Intrusive thoughts: Anxiety, depression, the inner critic

There are popular therapies and techniques that works on changing our thoughts. What if we tried a few new things? Everyone has thoughts that cause us to feel different emotions such as anxious, sad, excited, or angry. Sometimes we might use a technique to try and change the thought by challenging what we are thinking and then we repeat the process when the thought pops up again. Some of those questions from Cognitive Behavioral Therapy that can help us challenge those thoughts include:

 

1. What is the evidence for that thought?

2. What is the likelihood that my thought will come true?

3. Am I focusing on only one aspect and leaving out important information or context?

 

Once we have finished challenging our thoughts, what else can we do when the thoughts continue?

 

Another way to work with our thoughts is by changing our relationship to our thoughts. These disturbing thoughts might continue to pop up into our brain and when they do, we can practice noticing that we are having that thought. That’s it! Sounds easy but it can be difficult at first.

 

“I notice that I am having the thought that I am worthless.”

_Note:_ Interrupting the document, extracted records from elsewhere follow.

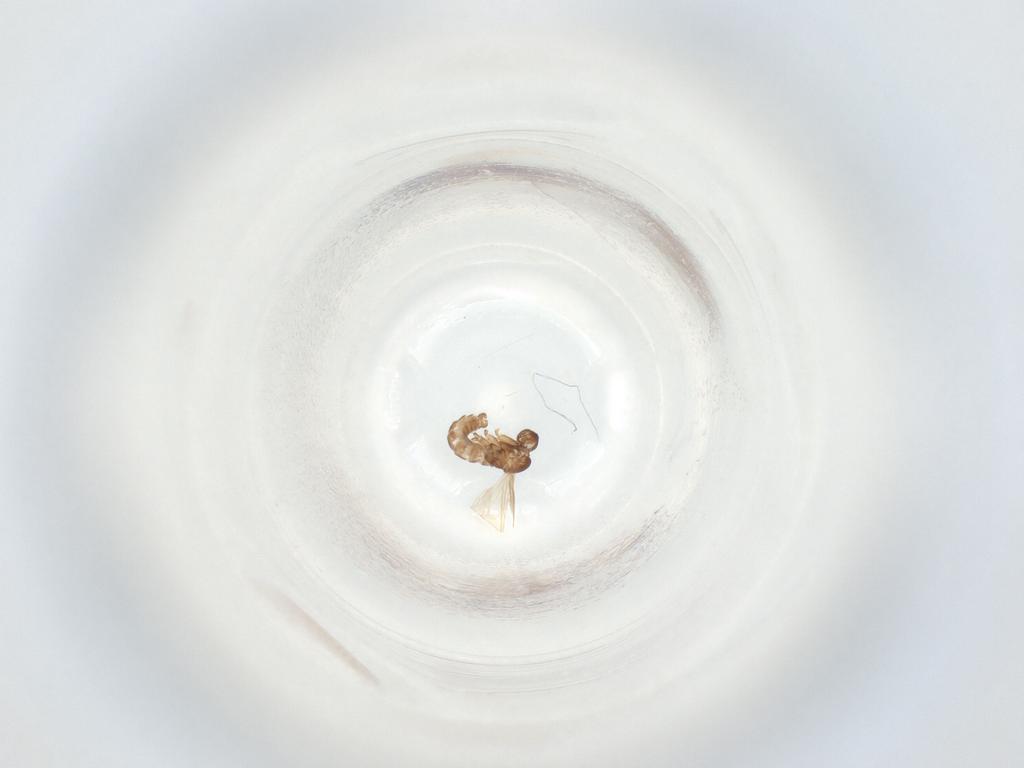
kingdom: Animalia
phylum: Arthropoda
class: Insecta
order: Diptera
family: Sciaridae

“I notice that I am having the feeling of sadness.”

 

The coping tool here is to say aloud what we are noticing without going down our normal pathway of “I am worthless” and all of the reasons why. Instead of offering up the reasons for being worthless or arguing that we aren’t worthless, we just notice that our brain is putting this thought out there. Then we move on to notice the next thought. And then we move on to notice the next thought, similar to watching items go by on a conveyor belt. If you discover you’ve leapt on the conveyor belt to chase down a thought, simply hop off and watch the next thought/item go by. This takes a lot of practice but try setting a timer for 2 minutes at least four times a day for thirty days straight when you are feeling calm so that you can use this tool when you need it. This is part of Acceptance and Commitment Therapy.

 

Another method you can try is to befriend the thought and figure out what the intent is behind the thought. For example, if I just gave a speech and afterwards I ruminate on the mistakes, how the person wearing the blue shirt looked bored and therefore I am not an engaging speaker and on and on, I might say to myself, ‘thank you part of me that is going over my speech and determining where I could have done better. It seems like one of my values is to be an engaging and excellent speaker and I hear these criticisms as an intent to make me the best speaker I can be.” This is part of Internal Family Systems therapy and is one of my favorite way to focus therapy so we can discover the origins behind these strategies and work on transitioning these parts of us that are using these strategies into a different way of being.